Netflix a déjà connu des succès critiques et commerciaux avec des productions originales sud-africaines,comme le documentaire primé aux Oscars Mon professeur poulpe (2020). Plus récemment, la série documentaire true crime Beauté et Bester, relatant l’évasion spectaculaire de Thabo Bester, a captivé le public international et a dominé les classements de streaming au Royaume-Uni.

Cette série, produite par la société locale House Stritscope, illustre la capacité de l’Afrique du Sud à produire des contenus de haute qualité qui trouvent un écho auprès d’un public mondial. Elle représente également une concurrence directe pour Showmax, qui mise également sur les histoires de true crime sud-africaines, notamment avec son propre documentaire sur l’affaire Thabo Bester.

Investissements massifs et infrastructures locales

Netflix ne se contente pas de financer des productions locales. Le géant américain a également investi massivement dans les infrastructures de tournage en Afrique du Sud, notamment en réalisant l’adaptation en live-action de la série anime One Piece. La première saison de cette production ambitieuse a coûté 48,7 millions de dollars (environ 897 millions de rands), ce qui en fait la production la plus coûteuse de Netflix sur le continent africain.

Amazon, bien qu’ayant réduit ses ambitions de production africaine en 2024, continue de tourner des projets majeurs en Afrique du Sud, comme la série à succès La Liste des Terminaux avec Chris Pratt.

Un marché en pleine croissance

Ces investissements témoignent de la reconnaissance croissante de l’Afrique du Sud comme un hub de production cinématographique et télévisuelle de premier plan.
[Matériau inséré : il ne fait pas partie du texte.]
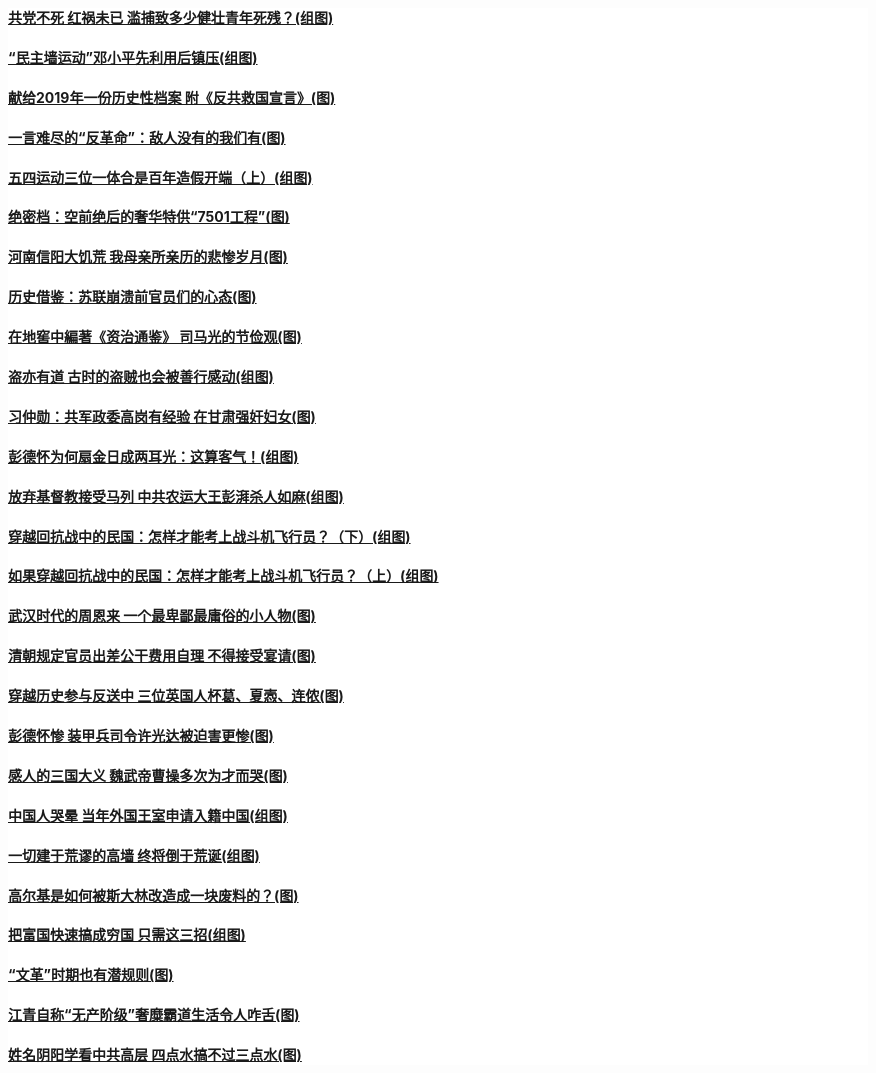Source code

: #### [共党不死 红祸未已 滥捕致多少健壮青年死残？(组图)](../pages/p6/908311.md?t=12241156)
#### [“民主墙运动”邓小平先利用后镇压(组图)](../pages/p6/908299.md?t=12241156)
#### [献给2019年一份历史性档案 附《反共救国宣言》(图)](../pages/p6/908244.md?t=12241156)
#### [一言难尽的“反革命”：敌人没有的我们有(图)](../pages/p6/908243.md?t=12241156)
#### [五四运动三位一体合是百年造假开端（上）(组图)](../pages/p6/908200.md?t=12241156)
#### [绝密档：空前绝后的奢华特供“7501工程”(图)](../pages/p6/908169.md?t=12241156)
#### [河南信阳大饥荒 我母亲所亲历的悲惨岁月(图)](../pages/p6/908165.md?t=12241156)
#### [历史借鉴：苏联崩溃前官员们的心态(图)](../pages/p6/908153.md?t=12241156)
#### [在地窖中編著《资治通鉴》 司马光的节俭观(图)](../pages/p6/908150.md?t=12241156)
#### [盗亦有道 古时的盗贼也会被善行感动(组图)](../pages/p6/908120.md?t=12241156)
#### [习仲勋：共军政委高岗有经验 在甘肃强奸妇女(图)](../pages/p6/908117.md?t=12241156)
#### [彭德怀为何扇金日成两耳光：这算客气！(组图)](../pages/p6/908079.md?t=12241156)
#### [放弃基督教接受马列 中共农运大王彭湃杀人如麻(组图)](../pages/p6/907963.md?t=12241156)
#### [穿越回抗战中的民国：怎样才能考上战斗机飞行员？（下）(组图)](../pages/p6/907843.md?t=12241156)
#### [如果穿越回抗战中的民国：怎样才能考上战斗机飞行员？（上）(组图)](../pages/p6/907841.md?t=12241156)
#### [武汉时代的周恩来 一个最卑鄙最庸俗的小人物(图)](../pages/p6/907832.md?t=12241156)
#### [清朝规定官员出差公干费用自理 不得接受宴请(图)](../pages/p6/907635.md?t=12241156)
#### [穿越历史参与反送中 三位英国人杯葛、夏悫、连侬(图)](../pages/p6/907613.md?t=12241156)
#### [彭德怀惨 装甲兵司令许光达被迫害更惨(图)](../pages/p6/907523.md?t=12241156)
#### [感人的三国大义 魏武帝曹操多次为才而哭(图)](../pages/p6/907504.md?t=12241156)
#### [中国人哭晕 当年外国王室申请入籍中国(组图)](../pages/p6/907502.md?t=12241156)
#### [一切建于荒谬的高墙 终将倒于荒诞(组图)](../pages/p6/907439.md?t=12241156)
#### [高尔基是如何被斯大林改造成一块废料的？(图)](../pages/p6/907400.md?t=12241156)
#### [把富国快速搞成穷国 只需这三招(组图)](../pages/p6/907391.md?t=12241156)
#### [“文革”时期也有潜规则(图)](../pages/p6/907340.md?t=12241156)
#### [江青自称“无产阶级”奢糜霸道生活令人咋舌(图)](../pages/p6/907335.md?t=12241156)
#### [姓名阴阳学看中共高层 四点水搞不过三点水(图)](../pages/p6/907330.md?t=12241156)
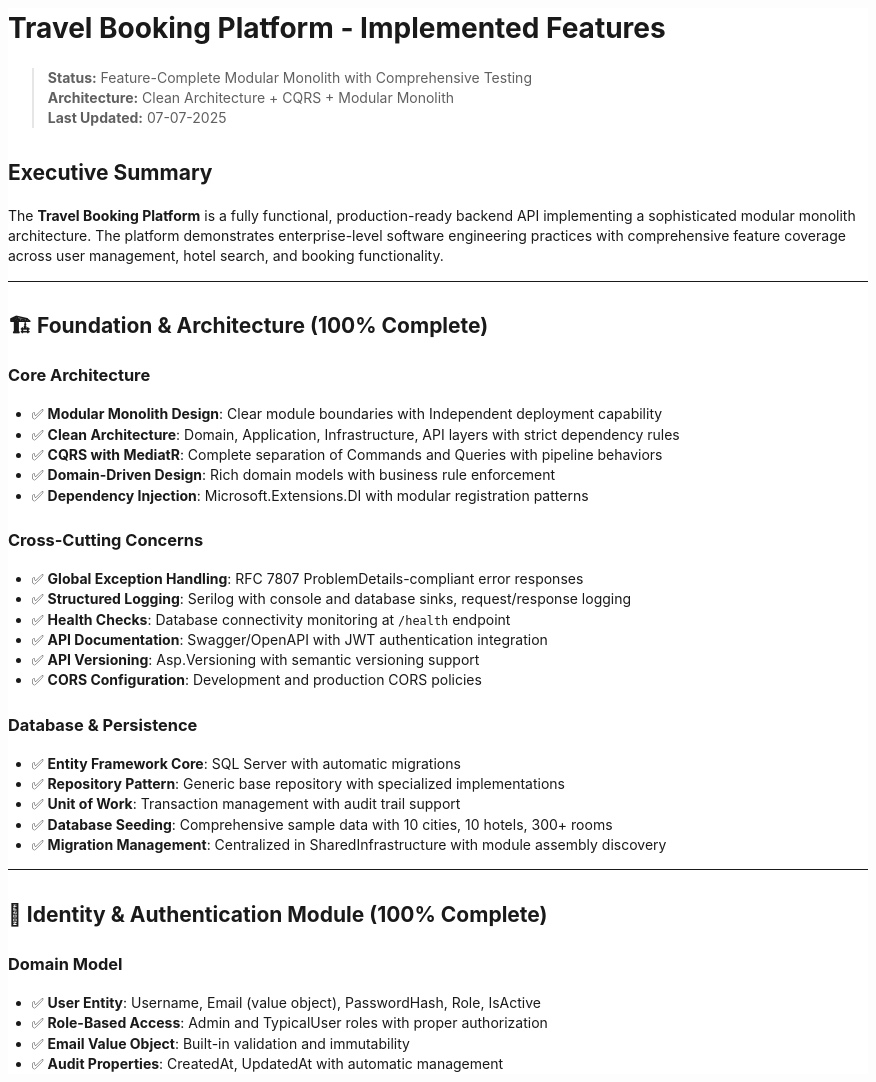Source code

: ﻿# Travel Booking Platform - Implemented Features

> **Status:** Feature-Complete Modular Monolith with Comprehensive Testing  
> **Architecture:** Clean Architecture + CQRS + Modular Monolith  
> **Last Updated:** 07-07-2025

## Executive Summary

The **Travel Booking Platform** is a fully functional, production-ready backend API implementing a sophisticated modular monolith architecture. The platform demonstrates enterprise-level software engineering practices with comprehensive feature coverage across user management, hotel search, and booking functionality.

---

## 🏗️ **Foundation & Architecture (100% Complete)**

### **Core Architecture**

- ✅ **Modular Monolith Design**: Clear module boundaries with Independent deployment capability
- ✅ **Clean Architecture**: Domain, Application, Infrastructure, API layers with strict dependency rules
- ✅ **CQRS with MediatR**: Complete separation of Commands and Queries with pipeline behaviors
- ✅ **Domain-Driven Design**: Rich domain models with business rule enforcement
- ✅ **Dependency Injection**: Microsoft.Extensions.DI with modular registration patterns

### **Cross-Cutting Concerns**

- ✅ **Global Exception Handling**: RFC 7807 ProblemDetails-compliant error responses
- ✅ **Structured Logging**: Serilog with console and database sinks, request/response logging
- ✅ **Health Checks**: Database connectivity monitoring at `/health` endpoint
- ✅ **API Documentation**: Swagger/OpenAPI with JWT authentication integration
- ✅ **API Versioning**: Asp.Versioning with semantic versioning support
- ✅ **CORS Configuration**: Development and production CORS policies

### **Database & Persistence**

- ✅ **Entity Framework Core**: SQL Server with automatic migrations
- ✅ **Repository Pattern**: Generic base repository with specialized implementations
- ✅ **Unit of Work**: Transaction management with audit trail support
- ✅ **Database Seeding**: Comprehensive sample data with 10 cities, 10 hotels, 300+ rooms
- ✅ **Migration Management**: Centralized in SharedInfrastructure with module assembly discovery

---

## 🔐 **Identity & Authentication Module (100% Complete)**

### **Domain Model**

- ✅ **User Entity**: Username, Email (value object), PasswordHash, Role, IsActive
- ✅ **Role-Based Access**: Admin and TypicalUser roles with proper authorization
- ✅ **Email Value Object**: Built-in validation and immutability
- ✅ **Audit Properties**: CreatedAt, UpdatedAt with automatic management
La disponibilité de talents locaux qualifiés, des coûts de production compétitifs et des paysages variés font de l’Afrique du Sud une destination attrayante pour les productions internationales.

Le repositionnement de Showmax 2.0 et l’engagement continu des géants du streaming laissent présager une concurrence accrue et une offre de contenu toujours plus riche pour les téléspectateurs africains. L’avenir du streaming en Afrique s’annonce donc passionnant, avec un potentiel de croissance considérable pour les productions locales et une visibilité accrue pour les histoires africaines sur la scène mondiale.